[Gllug] open source centric ICT in Schools from Sept 2012 ?

Nix nix at esperi.org.uk
Tue Jan 17 22:16:52 UTC 2012


On 11 Jan 2012, John Hearns said:

> Karanbir,
> there was a very perceptive article in the Guardian yesterday on the
> same subject.
> http://www.guardian.co.uk/education/2012/jan/09/computer-science-courses-digital-skills

A particularly stunning bit:

> There is particular criticism of specialised video games and effects
> courses. In 2009, just 12% of graduates from video games courses found
> jobs in the sector within six months of graduating. Employers in the
> games industry say graduates of these courses lack expertise with the
> relevant gaming platforms, have poor technical skills in areas such as
> maths and programming, and lack management skills.

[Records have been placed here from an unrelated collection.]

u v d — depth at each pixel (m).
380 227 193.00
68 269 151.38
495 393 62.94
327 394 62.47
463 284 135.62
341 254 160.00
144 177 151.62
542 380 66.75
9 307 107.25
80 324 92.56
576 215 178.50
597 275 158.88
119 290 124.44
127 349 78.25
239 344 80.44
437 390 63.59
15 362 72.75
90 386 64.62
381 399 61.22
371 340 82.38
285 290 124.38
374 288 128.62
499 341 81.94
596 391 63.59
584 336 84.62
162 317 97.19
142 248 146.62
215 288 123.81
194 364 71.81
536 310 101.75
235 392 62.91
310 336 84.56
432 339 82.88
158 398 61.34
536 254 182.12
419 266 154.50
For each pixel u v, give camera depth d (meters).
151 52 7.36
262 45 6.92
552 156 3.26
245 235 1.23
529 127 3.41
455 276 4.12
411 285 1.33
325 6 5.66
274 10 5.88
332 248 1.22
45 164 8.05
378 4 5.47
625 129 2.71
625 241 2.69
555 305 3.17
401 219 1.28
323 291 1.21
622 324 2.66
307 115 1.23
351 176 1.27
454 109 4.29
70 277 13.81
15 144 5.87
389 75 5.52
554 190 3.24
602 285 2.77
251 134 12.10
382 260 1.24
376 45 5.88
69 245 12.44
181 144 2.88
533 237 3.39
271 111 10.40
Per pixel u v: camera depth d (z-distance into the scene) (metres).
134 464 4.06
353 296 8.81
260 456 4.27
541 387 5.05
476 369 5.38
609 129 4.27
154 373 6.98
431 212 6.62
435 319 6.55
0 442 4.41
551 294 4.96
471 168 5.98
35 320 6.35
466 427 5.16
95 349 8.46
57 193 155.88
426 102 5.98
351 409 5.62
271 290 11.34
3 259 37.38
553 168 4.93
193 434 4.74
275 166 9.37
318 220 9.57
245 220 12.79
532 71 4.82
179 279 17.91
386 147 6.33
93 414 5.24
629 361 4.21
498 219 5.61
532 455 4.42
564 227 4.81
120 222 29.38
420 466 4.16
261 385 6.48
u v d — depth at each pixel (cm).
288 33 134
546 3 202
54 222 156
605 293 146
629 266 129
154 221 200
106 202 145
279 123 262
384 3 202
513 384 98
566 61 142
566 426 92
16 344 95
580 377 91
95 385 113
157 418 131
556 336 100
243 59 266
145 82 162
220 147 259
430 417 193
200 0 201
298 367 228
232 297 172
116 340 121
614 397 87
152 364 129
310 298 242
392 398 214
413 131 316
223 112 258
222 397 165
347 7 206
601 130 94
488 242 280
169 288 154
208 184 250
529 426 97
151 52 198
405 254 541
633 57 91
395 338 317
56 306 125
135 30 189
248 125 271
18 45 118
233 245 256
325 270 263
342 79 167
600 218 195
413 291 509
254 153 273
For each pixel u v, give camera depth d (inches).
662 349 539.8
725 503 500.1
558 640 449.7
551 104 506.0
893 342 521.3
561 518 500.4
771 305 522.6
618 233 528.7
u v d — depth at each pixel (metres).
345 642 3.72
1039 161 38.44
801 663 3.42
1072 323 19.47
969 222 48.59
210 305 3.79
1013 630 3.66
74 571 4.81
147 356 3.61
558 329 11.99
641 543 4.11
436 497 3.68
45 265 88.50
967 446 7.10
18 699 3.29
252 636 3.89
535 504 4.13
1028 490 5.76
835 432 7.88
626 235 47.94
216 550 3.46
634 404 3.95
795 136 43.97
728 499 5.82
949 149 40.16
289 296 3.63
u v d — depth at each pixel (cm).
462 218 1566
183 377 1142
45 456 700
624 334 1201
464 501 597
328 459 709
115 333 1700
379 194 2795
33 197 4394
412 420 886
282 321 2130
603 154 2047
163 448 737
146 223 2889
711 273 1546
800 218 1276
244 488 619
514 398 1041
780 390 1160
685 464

I might venture to ask WTF is the point of a video games and effects
course that doesn't teach maths or programming?! More than almost any
other part of programming except perhaps simulation design, games
development is maths made solid. Hell, games *are* simulations:
real-time responsive simulations. (It's brutally hard to do well.
I didn't go into games development because I knew I wasn't good enough
at the maths.)

What are they teaching on those courses? How to *play* computer games?

Hm:

> "We spent two years looking for a tech director, looking in the UK,
> Europe, in the States. The US has got a much bigger English-speaking
> pool of talent. We're doing a lot of this work for 12 months longer
> than we have to."

My workplace has been looking for people in the team I'm part of since
the day I joined. We've had no geographic restrictions at all, but have
found nobody yet (probably because everyone with the sort of combined
kernel / compiler / debugger experience needed has gone to work for
RH! ;) heck, half the team are ex-RH in the first place).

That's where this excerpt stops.